> **DATA LISTING**:
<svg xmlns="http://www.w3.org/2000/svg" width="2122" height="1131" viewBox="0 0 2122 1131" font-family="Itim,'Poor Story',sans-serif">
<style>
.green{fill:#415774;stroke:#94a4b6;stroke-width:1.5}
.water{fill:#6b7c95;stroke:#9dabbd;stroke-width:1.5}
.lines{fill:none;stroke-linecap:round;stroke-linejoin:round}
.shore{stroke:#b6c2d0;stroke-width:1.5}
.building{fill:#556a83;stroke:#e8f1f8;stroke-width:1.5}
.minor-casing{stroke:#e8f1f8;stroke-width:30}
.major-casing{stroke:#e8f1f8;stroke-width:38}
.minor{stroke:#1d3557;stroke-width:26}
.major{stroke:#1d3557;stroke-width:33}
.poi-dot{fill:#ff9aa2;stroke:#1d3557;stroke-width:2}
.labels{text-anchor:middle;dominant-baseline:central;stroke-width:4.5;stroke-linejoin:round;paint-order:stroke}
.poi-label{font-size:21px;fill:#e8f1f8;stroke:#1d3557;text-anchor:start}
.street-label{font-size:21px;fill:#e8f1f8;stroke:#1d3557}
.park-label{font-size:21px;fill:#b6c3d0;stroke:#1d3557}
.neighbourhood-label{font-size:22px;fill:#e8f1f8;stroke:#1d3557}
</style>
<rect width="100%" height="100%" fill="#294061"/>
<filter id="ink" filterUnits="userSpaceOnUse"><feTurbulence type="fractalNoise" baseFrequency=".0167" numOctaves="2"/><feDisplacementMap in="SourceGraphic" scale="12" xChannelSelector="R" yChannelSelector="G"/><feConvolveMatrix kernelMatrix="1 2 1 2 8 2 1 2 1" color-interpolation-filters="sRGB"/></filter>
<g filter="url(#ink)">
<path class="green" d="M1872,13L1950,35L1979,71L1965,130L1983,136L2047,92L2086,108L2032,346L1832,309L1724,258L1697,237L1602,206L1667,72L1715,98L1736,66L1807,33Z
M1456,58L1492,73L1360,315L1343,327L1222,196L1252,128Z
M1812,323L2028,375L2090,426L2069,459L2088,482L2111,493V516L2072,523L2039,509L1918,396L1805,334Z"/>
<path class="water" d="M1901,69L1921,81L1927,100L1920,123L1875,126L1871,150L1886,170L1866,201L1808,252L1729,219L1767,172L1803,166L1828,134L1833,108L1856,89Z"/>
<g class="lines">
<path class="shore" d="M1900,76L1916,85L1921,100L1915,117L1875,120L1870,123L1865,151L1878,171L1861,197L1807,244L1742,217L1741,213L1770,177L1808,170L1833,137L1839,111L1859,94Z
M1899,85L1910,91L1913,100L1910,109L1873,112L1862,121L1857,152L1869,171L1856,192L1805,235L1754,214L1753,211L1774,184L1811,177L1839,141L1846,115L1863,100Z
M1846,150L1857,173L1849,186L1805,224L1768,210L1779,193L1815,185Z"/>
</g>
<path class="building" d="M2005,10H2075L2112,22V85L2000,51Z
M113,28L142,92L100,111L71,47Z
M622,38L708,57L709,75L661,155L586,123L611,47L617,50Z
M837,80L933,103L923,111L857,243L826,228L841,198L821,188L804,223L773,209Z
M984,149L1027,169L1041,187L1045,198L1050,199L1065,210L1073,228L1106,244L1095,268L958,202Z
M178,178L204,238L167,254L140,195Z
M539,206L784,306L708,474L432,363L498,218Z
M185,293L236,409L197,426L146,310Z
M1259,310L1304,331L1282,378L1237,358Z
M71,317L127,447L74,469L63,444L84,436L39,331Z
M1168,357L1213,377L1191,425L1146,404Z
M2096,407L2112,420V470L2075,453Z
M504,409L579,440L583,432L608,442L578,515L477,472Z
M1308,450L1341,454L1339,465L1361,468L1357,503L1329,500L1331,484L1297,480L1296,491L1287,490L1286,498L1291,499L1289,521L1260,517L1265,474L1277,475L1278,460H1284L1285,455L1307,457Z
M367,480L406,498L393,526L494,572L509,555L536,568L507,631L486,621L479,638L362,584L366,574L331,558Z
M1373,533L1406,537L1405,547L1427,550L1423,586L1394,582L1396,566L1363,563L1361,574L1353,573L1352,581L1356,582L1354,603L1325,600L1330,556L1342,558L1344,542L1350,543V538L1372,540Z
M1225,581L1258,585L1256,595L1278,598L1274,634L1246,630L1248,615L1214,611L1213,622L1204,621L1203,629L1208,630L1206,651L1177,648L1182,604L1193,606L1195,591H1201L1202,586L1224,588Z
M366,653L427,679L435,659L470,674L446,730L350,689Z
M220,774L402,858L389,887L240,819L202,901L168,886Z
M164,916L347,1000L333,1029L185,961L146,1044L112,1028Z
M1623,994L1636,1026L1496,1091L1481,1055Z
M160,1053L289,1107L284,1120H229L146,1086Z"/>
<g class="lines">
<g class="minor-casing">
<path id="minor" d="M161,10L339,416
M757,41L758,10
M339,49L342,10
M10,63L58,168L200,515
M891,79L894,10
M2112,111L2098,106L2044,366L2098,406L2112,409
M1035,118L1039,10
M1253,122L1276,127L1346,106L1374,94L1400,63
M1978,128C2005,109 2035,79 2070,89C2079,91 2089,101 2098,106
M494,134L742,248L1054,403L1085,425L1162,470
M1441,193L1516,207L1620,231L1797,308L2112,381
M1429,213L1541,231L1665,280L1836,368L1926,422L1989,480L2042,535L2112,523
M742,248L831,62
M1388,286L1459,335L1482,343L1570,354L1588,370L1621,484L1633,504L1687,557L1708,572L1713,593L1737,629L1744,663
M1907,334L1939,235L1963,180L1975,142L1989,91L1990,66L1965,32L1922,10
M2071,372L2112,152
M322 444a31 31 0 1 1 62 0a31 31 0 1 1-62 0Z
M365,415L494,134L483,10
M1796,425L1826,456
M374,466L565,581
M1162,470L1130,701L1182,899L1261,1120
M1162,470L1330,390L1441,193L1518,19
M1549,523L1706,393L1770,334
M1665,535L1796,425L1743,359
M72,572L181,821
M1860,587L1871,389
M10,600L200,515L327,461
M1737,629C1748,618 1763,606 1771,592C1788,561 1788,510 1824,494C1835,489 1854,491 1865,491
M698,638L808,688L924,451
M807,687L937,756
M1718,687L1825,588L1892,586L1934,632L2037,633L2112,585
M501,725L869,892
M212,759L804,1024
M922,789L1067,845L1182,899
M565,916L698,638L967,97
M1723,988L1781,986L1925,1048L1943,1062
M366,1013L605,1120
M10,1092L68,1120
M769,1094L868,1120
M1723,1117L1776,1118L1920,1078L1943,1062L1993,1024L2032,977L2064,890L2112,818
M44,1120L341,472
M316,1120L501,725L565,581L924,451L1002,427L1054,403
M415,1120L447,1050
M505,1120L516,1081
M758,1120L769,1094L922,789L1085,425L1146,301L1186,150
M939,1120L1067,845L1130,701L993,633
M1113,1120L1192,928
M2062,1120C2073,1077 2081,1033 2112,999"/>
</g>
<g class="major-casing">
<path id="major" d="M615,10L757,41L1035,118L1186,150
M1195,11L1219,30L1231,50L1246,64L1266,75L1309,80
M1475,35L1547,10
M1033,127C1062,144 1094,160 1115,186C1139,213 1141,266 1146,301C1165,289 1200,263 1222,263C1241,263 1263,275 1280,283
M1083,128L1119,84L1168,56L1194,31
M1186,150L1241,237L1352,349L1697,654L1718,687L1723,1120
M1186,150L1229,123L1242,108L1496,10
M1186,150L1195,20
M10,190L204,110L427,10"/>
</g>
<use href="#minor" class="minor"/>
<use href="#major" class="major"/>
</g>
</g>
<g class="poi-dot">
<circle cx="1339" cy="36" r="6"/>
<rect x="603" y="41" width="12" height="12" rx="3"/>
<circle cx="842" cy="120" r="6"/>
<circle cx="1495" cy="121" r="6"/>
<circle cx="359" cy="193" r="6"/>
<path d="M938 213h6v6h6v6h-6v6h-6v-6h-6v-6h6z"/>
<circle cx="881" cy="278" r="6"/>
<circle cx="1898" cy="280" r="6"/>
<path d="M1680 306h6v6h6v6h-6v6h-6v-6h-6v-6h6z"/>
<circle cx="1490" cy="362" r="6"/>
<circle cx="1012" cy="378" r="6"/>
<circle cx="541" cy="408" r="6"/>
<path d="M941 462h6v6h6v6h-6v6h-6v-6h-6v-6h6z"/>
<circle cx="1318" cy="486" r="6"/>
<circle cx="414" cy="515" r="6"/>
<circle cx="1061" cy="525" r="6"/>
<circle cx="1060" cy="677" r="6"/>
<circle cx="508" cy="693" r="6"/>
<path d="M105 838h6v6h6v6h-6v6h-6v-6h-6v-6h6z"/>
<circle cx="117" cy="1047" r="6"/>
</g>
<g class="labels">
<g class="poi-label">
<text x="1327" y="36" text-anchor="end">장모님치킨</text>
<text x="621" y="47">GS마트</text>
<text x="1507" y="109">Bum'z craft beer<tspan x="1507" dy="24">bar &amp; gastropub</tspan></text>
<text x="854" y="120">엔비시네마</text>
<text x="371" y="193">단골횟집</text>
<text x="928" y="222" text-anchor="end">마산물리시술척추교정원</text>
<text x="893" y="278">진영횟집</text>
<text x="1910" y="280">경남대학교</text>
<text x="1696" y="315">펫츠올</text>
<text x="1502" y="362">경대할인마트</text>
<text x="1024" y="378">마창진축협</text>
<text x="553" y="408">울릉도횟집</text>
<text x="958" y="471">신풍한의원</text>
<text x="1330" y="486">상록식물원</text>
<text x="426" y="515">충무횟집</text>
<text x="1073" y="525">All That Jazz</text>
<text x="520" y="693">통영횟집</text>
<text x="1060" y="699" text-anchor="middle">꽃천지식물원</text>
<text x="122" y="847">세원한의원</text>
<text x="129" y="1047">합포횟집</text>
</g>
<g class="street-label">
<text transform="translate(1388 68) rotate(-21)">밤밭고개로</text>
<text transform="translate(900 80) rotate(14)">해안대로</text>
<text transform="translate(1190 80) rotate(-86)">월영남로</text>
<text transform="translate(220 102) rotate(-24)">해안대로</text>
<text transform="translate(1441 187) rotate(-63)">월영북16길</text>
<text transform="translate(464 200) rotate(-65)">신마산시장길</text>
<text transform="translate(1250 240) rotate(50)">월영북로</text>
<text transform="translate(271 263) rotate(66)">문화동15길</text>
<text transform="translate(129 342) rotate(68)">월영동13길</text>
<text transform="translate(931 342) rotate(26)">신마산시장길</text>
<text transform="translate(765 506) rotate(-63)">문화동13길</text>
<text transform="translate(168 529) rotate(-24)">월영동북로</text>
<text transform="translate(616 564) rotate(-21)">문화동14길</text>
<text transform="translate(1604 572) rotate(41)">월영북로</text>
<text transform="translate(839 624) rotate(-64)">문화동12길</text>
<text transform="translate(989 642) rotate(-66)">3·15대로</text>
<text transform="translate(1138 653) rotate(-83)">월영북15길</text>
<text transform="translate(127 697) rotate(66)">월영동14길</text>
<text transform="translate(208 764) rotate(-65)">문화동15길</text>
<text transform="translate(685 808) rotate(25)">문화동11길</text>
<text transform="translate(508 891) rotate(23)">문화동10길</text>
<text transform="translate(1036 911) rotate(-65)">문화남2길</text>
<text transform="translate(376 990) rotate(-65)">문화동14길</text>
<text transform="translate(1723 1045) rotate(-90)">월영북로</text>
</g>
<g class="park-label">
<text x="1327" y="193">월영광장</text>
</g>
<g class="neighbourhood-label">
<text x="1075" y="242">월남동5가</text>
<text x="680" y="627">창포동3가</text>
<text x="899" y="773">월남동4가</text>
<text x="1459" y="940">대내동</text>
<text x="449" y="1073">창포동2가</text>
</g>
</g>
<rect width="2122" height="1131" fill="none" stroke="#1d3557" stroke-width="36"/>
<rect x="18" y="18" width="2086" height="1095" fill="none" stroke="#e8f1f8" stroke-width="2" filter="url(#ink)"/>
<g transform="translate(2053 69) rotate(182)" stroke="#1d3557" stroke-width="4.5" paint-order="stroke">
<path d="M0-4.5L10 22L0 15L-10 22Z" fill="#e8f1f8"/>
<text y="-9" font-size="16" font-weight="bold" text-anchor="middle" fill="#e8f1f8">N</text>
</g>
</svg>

> **WHAT IS BEING ASKED**:
Show every line of the listing that includes the word "major".

> **SOLUTION TO THE EXERCISE**:
.major-casing{stroke:#e8f1f8;stroke-width:38}
.major{stroke:#1d3557;stroke-width:33}
<g class="major-casing">
<path id="major" d="M615,10L757,41L1035,118L1186,150
<use href="#major" class="major"/>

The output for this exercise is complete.